他收起煙盒不再說話了,斜倚在窗邊,望著外面一望無際的荒漠,沉默著吞云吐霧。
房間里的氣氛立刻變得有些沉悶,其實杜蔚國的氣場是很強的,一般人都無法跟他獨處。
畢竟是明暗世界公認的天下第一,手攥萬余條人命的存在,哪怕他只是平靜的抽著煙,壓迫感也如山如獄。
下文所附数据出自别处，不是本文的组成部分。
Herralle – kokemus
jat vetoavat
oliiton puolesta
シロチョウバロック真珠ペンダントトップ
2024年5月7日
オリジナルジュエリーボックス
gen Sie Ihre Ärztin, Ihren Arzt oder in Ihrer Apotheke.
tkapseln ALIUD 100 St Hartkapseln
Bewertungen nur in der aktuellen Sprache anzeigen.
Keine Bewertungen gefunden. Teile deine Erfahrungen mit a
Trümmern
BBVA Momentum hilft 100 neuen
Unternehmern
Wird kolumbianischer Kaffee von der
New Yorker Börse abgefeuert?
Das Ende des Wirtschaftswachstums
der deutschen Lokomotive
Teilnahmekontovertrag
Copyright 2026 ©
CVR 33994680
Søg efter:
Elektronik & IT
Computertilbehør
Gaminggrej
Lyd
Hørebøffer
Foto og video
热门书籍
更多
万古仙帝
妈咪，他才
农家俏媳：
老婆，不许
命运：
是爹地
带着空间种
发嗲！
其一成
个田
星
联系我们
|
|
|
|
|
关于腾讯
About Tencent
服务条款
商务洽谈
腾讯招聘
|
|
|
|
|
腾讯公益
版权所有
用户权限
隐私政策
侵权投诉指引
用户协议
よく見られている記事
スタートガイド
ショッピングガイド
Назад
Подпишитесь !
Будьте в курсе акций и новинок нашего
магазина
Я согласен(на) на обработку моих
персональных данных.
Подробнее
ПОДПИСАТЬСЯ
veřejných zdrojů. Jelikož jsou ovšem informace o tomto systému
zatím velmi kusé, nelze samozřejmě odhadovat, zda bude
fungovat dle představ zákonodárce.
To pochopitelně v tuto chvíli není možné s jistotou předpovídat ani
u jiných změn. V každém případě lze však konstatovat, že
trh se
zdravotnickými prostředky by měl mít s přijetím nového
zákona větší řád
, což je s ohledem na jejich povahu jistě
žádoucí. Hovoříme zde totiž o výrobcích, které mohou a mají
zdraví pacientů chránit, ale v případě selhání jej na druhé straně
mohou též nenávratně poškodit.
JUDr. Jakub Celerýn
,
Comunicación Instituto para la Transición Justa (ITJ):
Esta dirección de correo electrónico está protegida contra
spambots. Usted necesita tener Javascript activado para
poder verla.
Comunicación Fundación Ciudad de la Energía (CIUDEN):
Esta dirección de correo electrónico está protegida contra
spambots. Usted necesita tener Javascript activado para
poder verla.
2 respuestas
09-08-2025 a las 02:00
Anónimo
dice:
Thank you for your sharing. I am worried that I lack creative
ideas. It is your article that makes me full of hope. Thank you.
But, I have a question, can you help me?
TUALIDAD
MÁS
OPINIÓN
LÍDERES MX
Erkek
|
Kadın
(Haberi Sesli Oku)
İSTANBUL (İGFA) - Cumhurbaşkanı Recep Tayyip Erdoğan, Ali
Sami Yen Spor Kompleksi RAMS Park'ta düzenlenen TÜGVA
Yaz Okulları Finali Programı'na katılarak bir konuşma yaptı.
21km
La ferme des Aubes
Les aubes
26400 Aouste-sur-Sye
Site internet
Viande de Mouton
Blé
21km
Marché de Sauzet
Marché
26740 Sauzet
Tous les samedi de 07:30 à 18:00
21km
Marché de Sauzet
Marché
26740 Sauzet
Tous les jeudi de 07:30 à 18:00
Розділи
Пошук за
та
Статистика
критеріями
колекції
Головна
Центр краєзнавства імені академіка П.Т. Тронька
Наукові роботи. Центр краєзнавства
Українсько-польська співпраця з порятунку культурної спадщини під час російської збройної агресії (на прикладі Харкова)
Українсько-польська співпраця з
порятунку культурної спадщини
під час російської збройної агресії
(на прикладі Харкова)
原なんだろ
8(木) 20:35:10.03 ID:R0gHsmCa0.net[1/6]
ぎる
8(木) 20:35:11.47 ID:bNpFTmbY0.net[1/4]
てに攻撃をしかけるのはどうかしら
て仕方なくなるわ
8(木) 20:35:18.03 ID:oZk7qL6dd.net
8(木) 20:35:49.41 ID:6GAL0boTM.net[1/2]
這不,一根煙都還沒抽完,沙狼就繃不住了,主動找話題道:
“衛斯理先生,您覺得這次設局算計您的,會是哪路人馬?”
收回視線,杜蔚國彈碎煙頭,搓了搓手指,略微琢磨了一下:
“水蛭,馬薩爾這兩個家伙的可能性比較大,他們的背后估計還有其他推手,中情局,光明會,又或者其他勢力。”
“現在缺乏證據,我也叫不太準。”
一聽這話,沙狼頓時咬牙切齒的罵道:
“掌柜也是這樣判斷的,瑪德,這些該死的狗雜碎,還真是陰魂不散,早晚有一天,我要把他們全都挫骨揚灰。”
兄弟會跟水蛭,馬薩爾他們也是有血海深仇的。
之前在在新德里郊外,馬薩爾他們伏擊并重創了陸言,還殺死了兄弟會的瘦虎肥龍。
兄弟會的宗旨一向是有仇必報,有怨報怨,這筆血債,他們可是一天都沒忘記過。
就在此時,沉重雜亂的腳步聲響起,哈珀垂頭喪氣的回來了,她的臉色異常難看,語氣也很低落。
“抱歉,先生,是我判斷失誤,這女人確實撒謊了。”
對此,杜蔚國毫不意外,語氣淡淡的問道:“她死了?”
“嗯。”哈珀點頭。
“問出什么其他有用的線索了嗎?”
“沒有,只大概能判斷出她依舊還活著的原因。”哈珀垂下頭,語氣里滿是歉疚。
“雷娜委員離開的第二天,她唯一僅存的姑媽就死了,她去艾因塞夫拉鎮奔喪,直到大前天才回來,或許就是這個原因,她才僥幸沒有被滅口。”
杜蔚國不置口否的點了點頭,又提出了一個問題:
“你們查沒查?鎮上除了你們,最近還有沒有其他外人來過?”
聽到這個問題,哈珀勉強恢復了一絲精神頭。
“查了,最近2周,卡斯迪爾總共來了17個外地人,我們都已經一一排查過了,肯定沒來過可疑的人。”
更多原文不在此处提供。